Posted in Children's Fiction, Miscellaneous, People I Love on 09/22/2010 03:19 pm

6 Comments

  1. Yes. The sausage metaphor is so accurate. I’m getting close to being able to twist the casing shut on my current first draft. Then I have to write a synopsis for the revision workshop. I fear that will be more like making refrigerator stew. You know, where you just take whatever’s in the fridge, simmer it together in a pot and call it dinner–and hold a giant wooden spoon in the air and dare anyone in the family to question it? I’ve heard about people doing things like that…

    Reply

    • Nikki Loftin

      OH, Shelli. Please tell me you don’t make fridge stew? I’ve never done anything like that! (We call it “train wreck” at my house.) I can’t wait to see your WIP! Twist, twist, twist!

      Reply

  2. I’m juggling too many balls this week and my WIP is suffering. I’ll get it all straightened out and make some headway next week.

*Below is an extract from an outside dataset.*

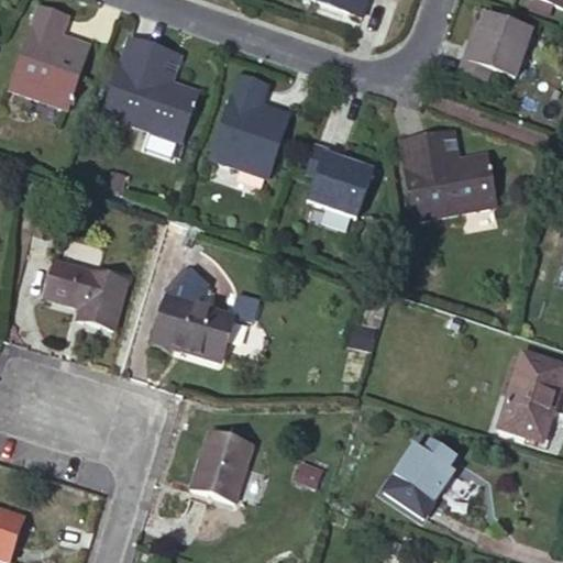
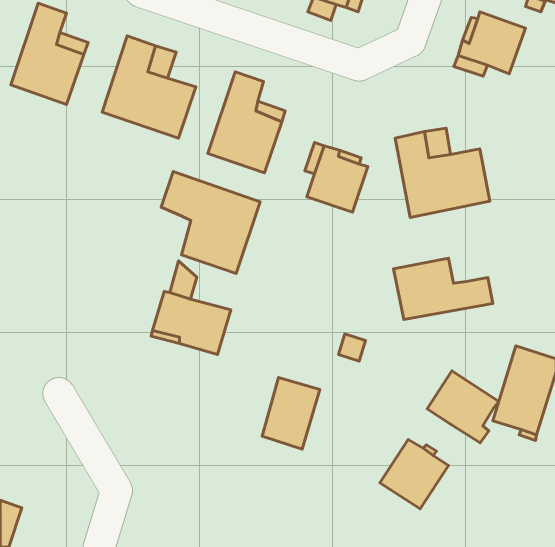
building: none -> [161,172,260,273]
building: [45,258,128,328] -> none
building: none -> [394,258,493,320]
building: none -> [427,371,499,443]
building: [194,429,252,501] -> [262,377,320,449]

It was nice seeing you and Shelli in SA.

    Reply

  3. I get that it’s a sausage first draft, but I’ve seen your “sausage” drafts . . . so now I want a blog post on how you manage to write so darn quickly. Perhaps, it’s the grab-you-by-the throat thing? I’ve had that, but lately, I, um, start over 40K in or 35K in or whatever. Or, maybe it’s just other stuff getting in the way, but share your secrets. Share them! Off to an SCBWI retreat. Maybe that will inspire.

    P.S. I love Shelli’s additions to the sausage metaphor!

    Reply

    • Nikki Loftin

      Shelli is one of the funniest writers/people I know! I would love for you to meet. We’ll have to do a SCBWI national in LA someday.
      Sounds like you have a “mushy middle” issue. I used to think outlining was Of The Devil, but now I do a modified form of it once I’m about 5-10K in. Also, after about 20K, I do Stuart Smalley’s affirmations every day – I’m good, enough, I’m smart enough, and goshdarnit, people like me. Seriously, the middle is where self-doubt attacks. If you can get through that, and get to The End – Any End, you can go back and revise. But until you write through it, you can’t fix anything.
      Lori, not to sound maudlin or emo or anything, but life seems so short to me now. I gave up so many years of this dream to self-doubt and other work. I’m not sure how many more chances I’m gonna get to make this work, you know? So I write like the Devil’s chasing me.